What are Norman doors? How do they violate the basic principles of design, and why does it matter?
Norman doors, or emergency doors, serve as a great example of discoverability and adaptation in design. Since we encounter so many doors in our lives, the Norman door serves as a single standard for emergency exits.
Keep reading to find out how the Norman door is a successful example of design.
Physical, cultural, semantic, and logical constraints aid in discoverability. This section applies these concepts to common objects like doors, switches, and faucets.
Doors are infamous examples of bad design that we encounter in everyday life. In the first edition of this book, Norman laid out the concept of “discoverability” and showed how a huge portion of modern doors violated this principle. This section of the book was revolutionary in the design community, and was the first exposure many designers had to the idea of discoverability and the importance of user experience. The door example became so popular that confusing, poorly-designed doors are now often referred to as “Norman doors.”

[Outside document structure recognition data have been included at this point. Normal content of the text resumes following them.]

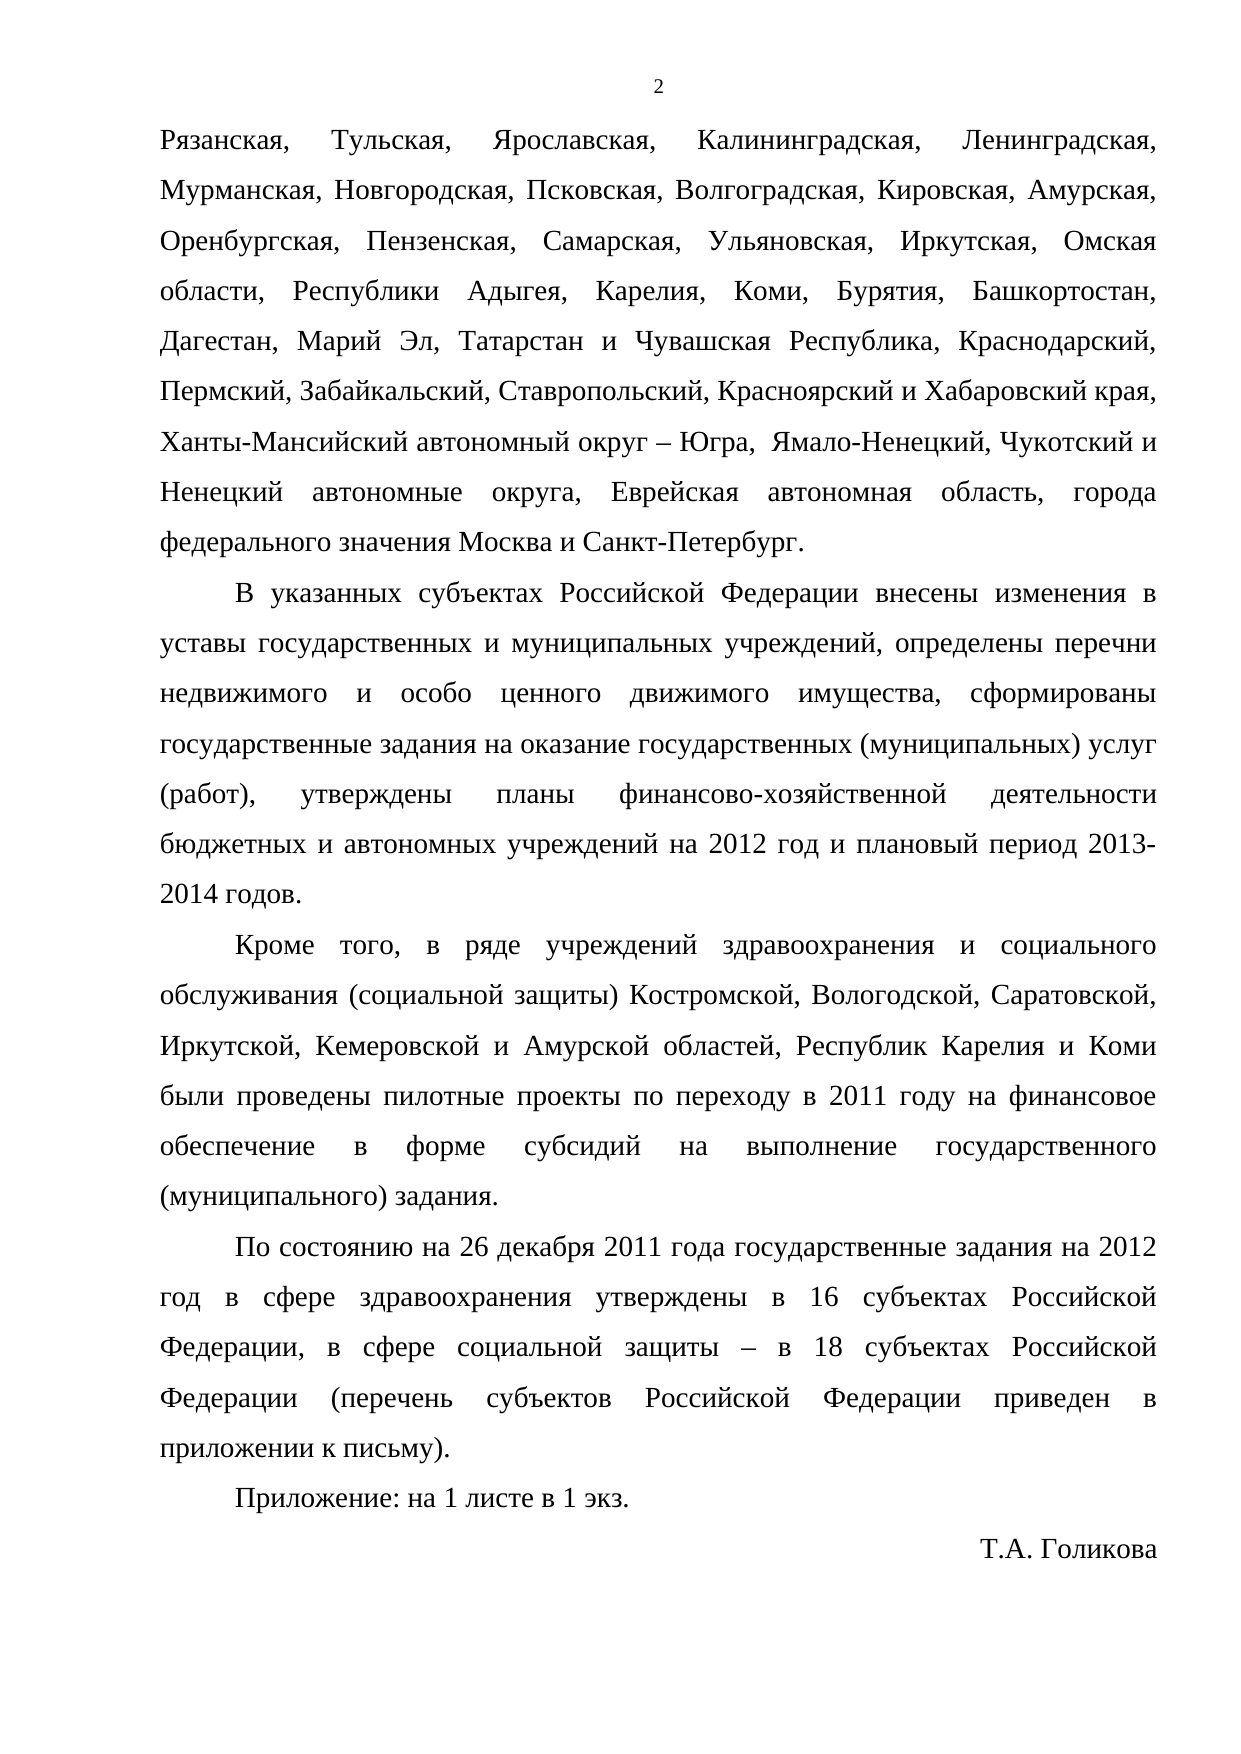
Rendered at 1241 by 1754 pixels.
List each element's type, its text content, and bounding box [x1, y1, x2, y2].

text Приложение: на 1 листе в 1 экз. [159, 1480, 1157, 1514]
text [159, 122, 1157, 558]
text В указанных субъектах Российской Федерации внесены изменения в уставы государственных и муниципальных учреждений, определены перечни недвижимого и особо ценного движимого имущества, сформированы государственные задания на оказание государственных (муниципальных) услуг (работ), утверждены планы финансово-хозяйственной деятельности бюджетных и автономных учреждений на 2012 год и плановый период 2013-2014 годов. [159, 575, 1157, 910]
text Кроме того, в ряде учреждений здравоохранения и социального обслуживания (социальной защиты) Костромской, Вологодской, Саратовской, Иркутской, Кемеровской и Амурской областей, Республик Карелия и Коми были проведены пилотные проекты по переходу в 2011 году на финансовое обеспечение в форме субсидий на выполнение государственного (муниципального) задания. [159, 927, 1157, 1212]
text Т.А. Голикова [159, 1531, 1157, 1564]
text По состоянию на 26 декабря 2011 года государственные задания на 2012 год в сфере здравоохранения утверждены в 16 субъектах Российской Федерации, в сфере социальной защиты – в 18 субъектах Российской Федерации (перечень субъектов Российской Федерации приведен в приложении к письму). [159, 1229, 1157, 1464]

In contrast to Norman doors, modern emergency doors are examples of discoverability done right. In the past, emergency fire exit doors often opened inward. People rushing to get out of the building instinctively pushed against the doors and often became trapped. Now, the law requires emergency doors to open outward, and to be equipped with a panic bar. Unlike a regular door handle or a smaller metal plate, a panic bar spans almost the entire width of the door. It’s immediately visible and doesn’t require dexterity or precise movements to open. In other words, panic bars are highly discoverable.
This shows how important the Norman door is to people, and how design can change the way we interact with an object. By being highly discoverable, the Norman door solves problems for function and for safety and became a better design.